Gradient

Given a scalar field \(f : \mathbb{R}^n \rightarrow \mathbb{R}\), its gradient, denoted \(\nabla f\) is the vector of partial derivatives \[ \nabla f = \begin{bmatrix} \partial_1 f\\ \vdots\\ \partial_n f \end{bmatrix}\] Where \(\partial_i f = \frac{\partial f}{\partial x^i}\) denotes the partial derivative of \(f\) in the direction of the coordinate \(x^i\), formally defined as \[ \frac{\partial f}{\partial x_i } = \lim_{\epsilon \rightarrow 0} \frac{f(x_1, \cdots x_i + \epsilon \cdots x_n) - f(x_1, \cdots, x_n)}{\epsilon} \]

To emphasize on the variables held constant, sometimes the notation \(\big( \frac{\partial f}{\partial x_i} \big)_{x_1,\cdots,x_{i-1},x_{i+1},\cdots,x_n}\) is used.

In this form, the gradient can be rewritten as \(\nabla f = \partial_i f \mathbf{e}_i\), thus the above definition implicitly chooses the standard Euclidean basis.

The symbol \(\nabla\) can be thought of as an operator as well, in type notation this would be \(\nabla :: (\mathbb{R}^n \rightarrow \mathbb{R}) \rightarrow \mathbb{R}^n\) such that \(\nabla = \mathbf{e}_i \partial_i\).

Note that the gradient returns a vector field.
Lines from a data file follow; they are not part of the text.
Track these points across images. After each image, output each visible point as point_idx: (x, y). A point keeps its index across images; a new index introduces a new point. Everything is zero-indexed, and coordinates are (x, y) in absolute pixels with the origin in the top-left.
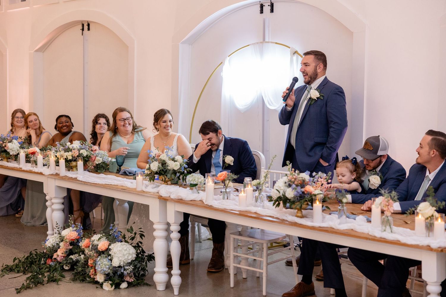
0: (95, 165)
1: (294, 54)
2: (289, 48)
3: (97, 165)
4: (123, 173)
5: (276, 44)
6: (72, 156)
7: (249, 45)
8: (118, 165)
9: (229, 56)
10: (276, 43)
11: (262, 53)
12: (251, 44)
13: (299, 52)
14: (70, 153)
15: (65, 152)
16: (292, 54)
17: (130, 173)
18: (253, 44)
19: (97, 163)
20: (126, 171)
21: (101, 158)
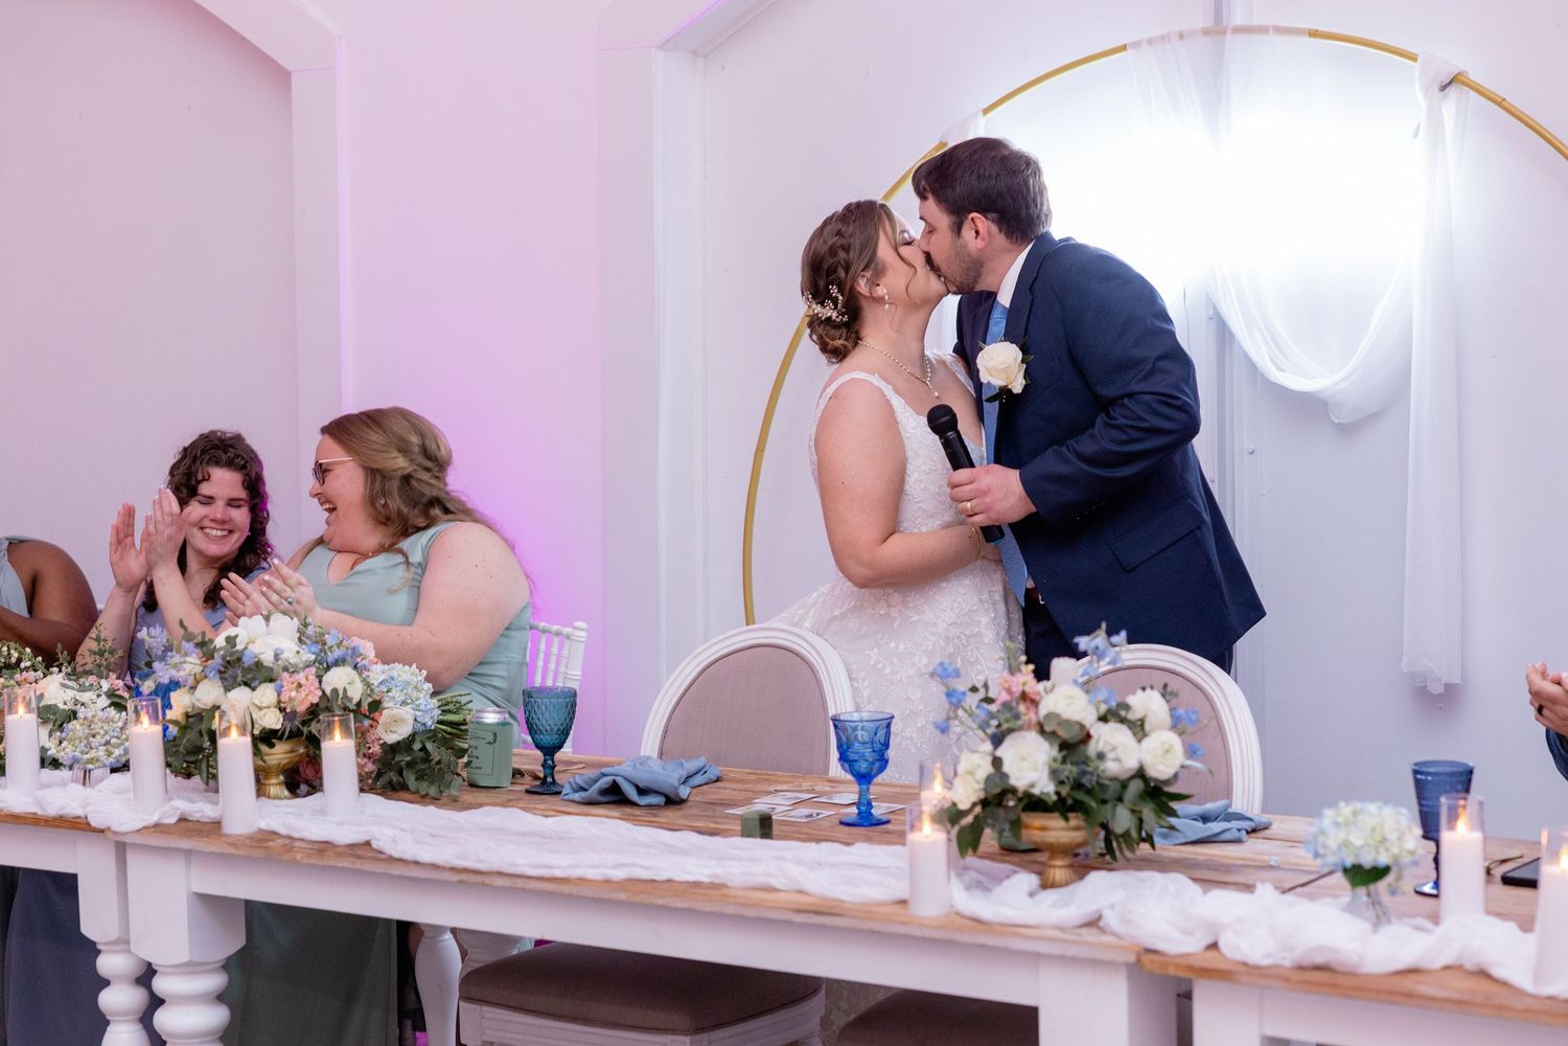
0: (376, 749)
1: (1444, 88)
2: (1413, 58)
3: (392, 749)
4: (604, 792)
5: (1312, 40)
6: (282, 710)
7: (1123, 48)
8: (538, 746)
9: (986, 111)
10: (1314, 34)
11: (1214, 91)
12: (1137, 44)
13: (1475, 76)
14: (266, 693)
15: (227, 689)
16: (1436, 88)
17: (642, 791)
18: (1150, 42)
19: (392, 738)
20: (620, 780)
21: (408, 709)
The gradient can be used to rewrite directional derivative of \(f\) in the direction of the unit vector \(\mathbf{\hat{n}}\) as \(D_{\mathbf{\hat{n}}}(f) = \nabla f \cdot \mathbf{\hat{n}} = |\nabla f||\mathbf{\hat{n}}| \cos(\theta)\) - this dot product measures the rate of change of \(f\) in the direction of \(\mathbf{\hat{n}}\) thus we can see it is maximized when \(\theta=0\) i.e. \(\mathbf{\hat{n}}\) points in the same direction as \(\nabla f\).